Wumpus running up a Developer-themed staircase in pursuit of a coin.
Engineering & Developers

Cost Attribution in Discord’s API

Discord's API is powered by a unified Python codebase containing over 1700 API endpoints and around 700 background tasks. Engineers make changes to this shared code every day as it's continuously deployed to several hundred separate Kubernetes deployments through a phased rollout process.

That is a lot of code, engineers, endpoints, and deployments! It can be challenging to keep track of all of the changes made every single day, but we have good instrumentation that allows us to keep an eye on latency, throughput, and error rates to help detect regressions that may negatively impact users or our systems.

One observability gap that we wanted to improve last year was our understanding of how hosting costs were allocated across product features. For example, how much does it cost to operate the parts of API that are used to send and receive messages? Start a stream? Send a friend a Nitro gift? How do these values change over time? Did that change someone landed last week meaningfully affect a team’s spend on hosting? We’d like to know these answers for both a single endpoint (e.g. sending a message in a text channel) and for an entire feature (e.g. chat - more on these later).

Most cloud providers will happily split out your costs by Kubernetes deployment, which is helpful but is only the first step due to how we deploy the API. We run the same codebase in all of our Kubernetes deployments, each of which handles a specific subset of HTTP traffic or background tasks. Since we already have so many deployments, breaking them up further to facilitate cost tracking isn’t tenable. We needed to find a way to add better tracking to our existing system without changing our deployment topology.

An additional challenge is that each API worker process handles multiple tasks concurrently. At any moment, it will be juggling work related to any number of features (we do isolate certain traffic to particular deployments, but not in a way that helps us here). Ultimately, in order to understand the cost of serving the API traffic related to a given feature, we need to be able to allocate the cost for a deployment based on how much time it spent on code related to that feature. By extending our application’s profiling tooling, we were able to do exactly this.

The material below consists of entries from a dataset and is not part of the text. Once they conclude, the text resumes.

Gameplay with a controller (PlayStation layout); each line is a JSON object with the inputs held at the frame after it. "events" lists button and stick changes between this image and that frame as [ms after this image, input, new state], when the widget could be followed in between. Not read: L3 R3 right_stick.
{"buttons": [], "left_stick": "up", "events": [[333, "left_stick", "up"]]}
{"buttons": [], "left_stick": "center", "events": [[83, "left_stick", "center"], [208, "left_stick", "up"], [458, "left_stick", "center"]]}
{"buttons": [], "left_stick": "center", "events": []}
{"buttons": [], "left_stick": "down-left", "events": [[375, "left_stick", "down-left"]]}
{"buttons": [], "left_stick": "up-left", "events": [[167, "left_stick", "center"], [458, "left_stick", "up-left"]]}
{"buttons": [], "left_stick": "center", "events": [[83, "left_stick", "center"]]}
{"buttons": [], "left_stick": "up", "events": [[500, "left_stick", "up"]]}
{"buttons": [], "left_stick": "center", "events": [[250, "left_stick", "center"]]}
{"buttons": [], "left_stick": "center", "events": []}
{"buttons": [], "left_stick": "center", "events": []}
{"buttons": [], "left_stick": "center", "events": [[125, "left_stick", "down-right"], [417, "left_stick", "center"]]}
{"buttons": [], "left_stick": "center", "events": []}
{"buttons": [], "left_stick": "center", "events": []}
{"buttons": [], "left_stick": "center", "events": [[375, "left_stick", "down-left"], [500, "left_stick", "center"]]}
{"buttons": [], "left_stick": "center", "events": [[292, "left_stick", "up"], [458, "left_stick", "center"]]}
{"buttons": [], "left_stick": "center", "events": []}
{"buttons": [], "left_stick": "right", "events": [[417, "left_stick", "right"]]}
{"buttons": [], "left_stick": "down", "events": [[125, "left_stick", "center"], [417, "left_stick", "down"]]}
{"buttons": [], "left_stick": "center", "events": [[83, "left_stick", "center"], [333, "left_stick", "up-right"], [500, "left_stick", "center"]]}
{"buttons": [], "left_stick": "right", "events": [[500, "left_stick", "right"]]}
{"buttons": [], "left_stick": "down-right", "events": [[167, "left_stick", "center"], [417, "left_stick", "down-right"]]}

Note: all numbers and code in this post are for illustrative purposes only.

Setting the stage, featuring: Features!

Before we get into inspecting our Python interpreter, let’s set the scene and spend a little time on how features are expressed within Discord’s codebase.

The engineering team put together a list of feature groups that cluster our API endpoints and background tasks by related functionality. An example of one such feature group is chat, which includes the functionality required for sending, viewing, and editing messages in multiple contexts. This categorization system doesn’t attempt to accurately represent all product features, as its goal is to provide an abstraction that is useful for cost and reliability tracking for subsets of the API.

Below are a few of the formal feature definitions that make up the chat feature group within our codebase:

- feature: messaging
  team: msgs-team
  tier: S
  feature_group: chat
- feature: text-in-voice
  team: msgs-team
  tier: B
  feature_group: chat
- feature: typing-indicator
  team: msgs-team
  tier: E
  feature_group: chat

Each feature has a name, an owning team, a tier, and a feature group. The tier represents how critical the feature group’s functionality is to the healthy operation of Discord. We use these priority values to define and enforce SLOs for endpoints and background tasks.

All features and feature groups are defined in code, and we generate language-specific versions of the data for use across services.

We assign every API endpoint and background task to a feature (and through that, a feature group) by extending our existing Python declarations for these endpoints and tasks. For example:

@route(
    'POST',
    '/channels/<channel_id>/messages',
    feature=Feature.MESSAGING,
    # ...
)
def create_message(channel_id: int) -> MessageResponse:
     ...

When the API begins to process an HTTP request, it’ll look up the feature and tier for that request and set them in a ContextVar for easy access during processing.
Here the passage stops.